3. Composite filing exemption. A composite filing is a simplified group income tax return filed by a pass-through entity on behalf of two or more participating eligible persons as defined in MRS Rule 805.01(D) (18-125 C.M.R., ch. 805.01(D)) that are nonresident members of such pass- through entity. To be allowed a composite filing exemption, the entity must collect a Nonresident Member Affidavit and Agreement to Participate in a Composite Filing of Maine Income Tax (Form 941CF- ME) from each nonresident member that is participating in the composite filing. The exempt status of each nonresident member participating in a composite filing must be reported on the Pass-through Entity Withholding Form 941P-ME filed for the calendar year. The entity must also make estimated payments on behalf of the composite filing group. The entity must file the composite return, including Schedule 1040C-ME, even if there is no tax liability for the group. Composite return requirements are outlined in MRS Rule 805 (18-125 C.M.R., ch. 805).
4. Requested exemptions. An exemption applies if the Assessor has determined in writing, and subject to any conditions that may be imposed, that the nonresident member's Maine-source member income is exempt from withholding.
5. Revocation of exemptions. The Assessor may revoke an exemption at any time. If an exemption is revoked, the entity will be notified in writing and must begin withholding immediately.

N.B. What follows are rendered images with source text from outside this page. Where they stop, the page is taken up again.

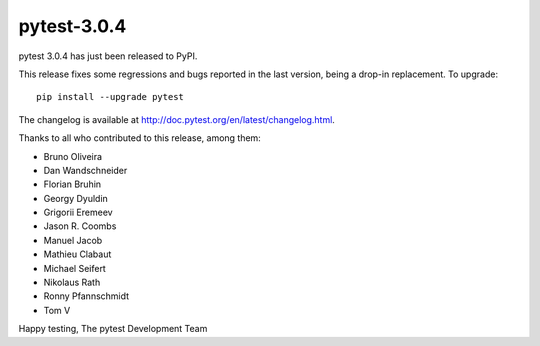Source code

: pytest-3.0.4
============

pytest 3.0.4 has just been released to PyPI.

This release fixes some regressions and bugs reported in the last version, 
being a drop-in replacement. To upgrade::

  pip install --upgrade pytest
  
The changelog is available at http://doc.pytest.org/en/latest/changelog.html.

Thanks to all who contributed to this release, among them:

* Bruno Oliveira
* Dan Wandschneider
* Florian Bruhin
* Georgy Dyuldin
* Grigorii Eremeev
* Jason R. Coombs
* Manuel Jacob
* Mathieu Clabaut
* Michael Seifert
* Nikolaus Rath
* Ronny Pfannschmidt
* Tom V

Happy testing,
The pytest Development Team
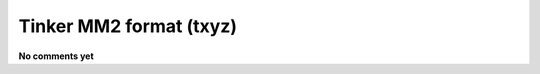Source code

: .. _Tinker_MM2_format:

Tinker MM2 format (txyz)
========================

**No comments yet**

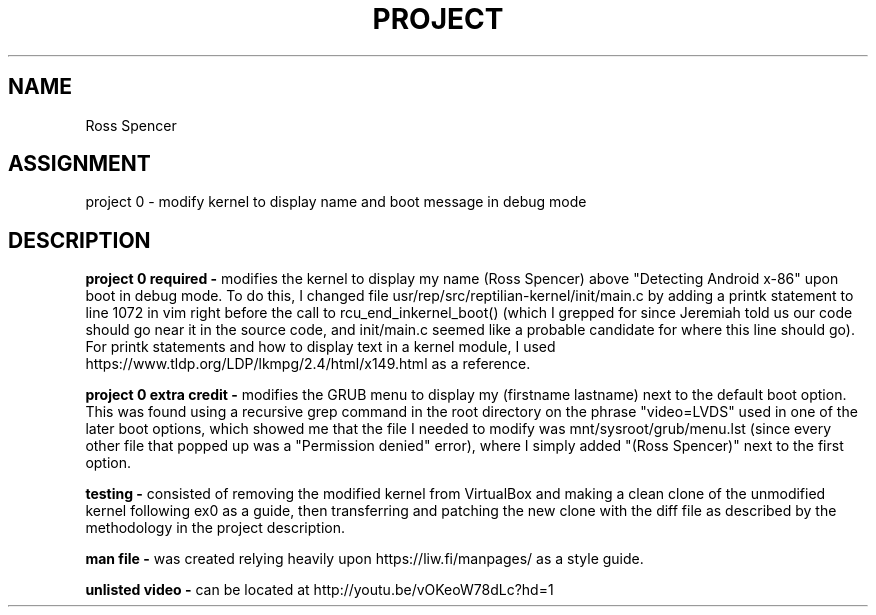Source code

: .TH PROJECT 0 
.SH NAME
Ross Spencer
.SH ASSIGNMENT
project 0 - modify kernel to display name and boot message in debug mode
.SH DESCRIPTION
.B project 0 required - 
modifies the kernel to display my name (Ross Spencer) above "Detecting Android x-86" upon boot in debug mode. To do this, I changed file usr/rep/src/reptilian-kernel/init/main.c by adding a printk statement to line 1072 in vim right before the call to rcu_end_inkernel_boot() (which I grepped for since Jeremiah told us our code should go near it in the source code, and init/main.c seemed like a probable candidate for where this line should go). For printk statements and how to display text in a kernel module, I used https://www.tldp.org/LDP/lkmpg/2.4/html/x149.html as a reference.

.B project 0 extra credit - 
modifies the GRUB menu to display my (firstname lastname) next to the default boot option. This was found using a recursive grep command in the root directory on the phrase "video=LVDS" used in one of the later boot options, which showed me that the file I needed to modify was mnt/sysroot/grub/menu.lst (since every other file that popped up was a "Permission denied" error), where I simply added "(Ross Spencer)" next to the first option.

.B testing - 
consisted of removing the modified kernel from VirtualBox and making a clean clone of the unmodified kernel following ex0 as a guide, then transferring and patching the new clone with the diff file as described by the methodology in the project description.

.B man file - 
was created relying heavily upon https://liw.fi/manpages/ as a style guide.

.B unlisted video - 
can be located at http://youtu.be/vOKeoW78dLc?hd=1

D. Partnership audits; federal adjustments report. A partnership with partners required to file a federal adjustments report under 36 M.R.S. §5196(1) and, in the reviewed year of the audit, with Maine-source member income of those partners subject to withholding in accordance with 36 M.R.S. §5250-B and this rule, must, within 180 days of the final determination date of the partnership-level audit, file an amended return for the reviewed year to report the additional pass-through entity withholding due determined in accordance with the provisions of 36 M.R.S. §5250-B and this rule as they were in effect for the reviewed year. The amended return under this subsection must exclude partners included in the amended composite return required by MRS Rule 805.07(B) (18-125 C.M.R., ch. 805.07(B)) for the same reviewed year. For purposes of this subsection, the final determination date is the date on which the partnership submits a request, for any relevant partner, for a modification pursuant to the Code § 6225(c)(2)(A) or (B).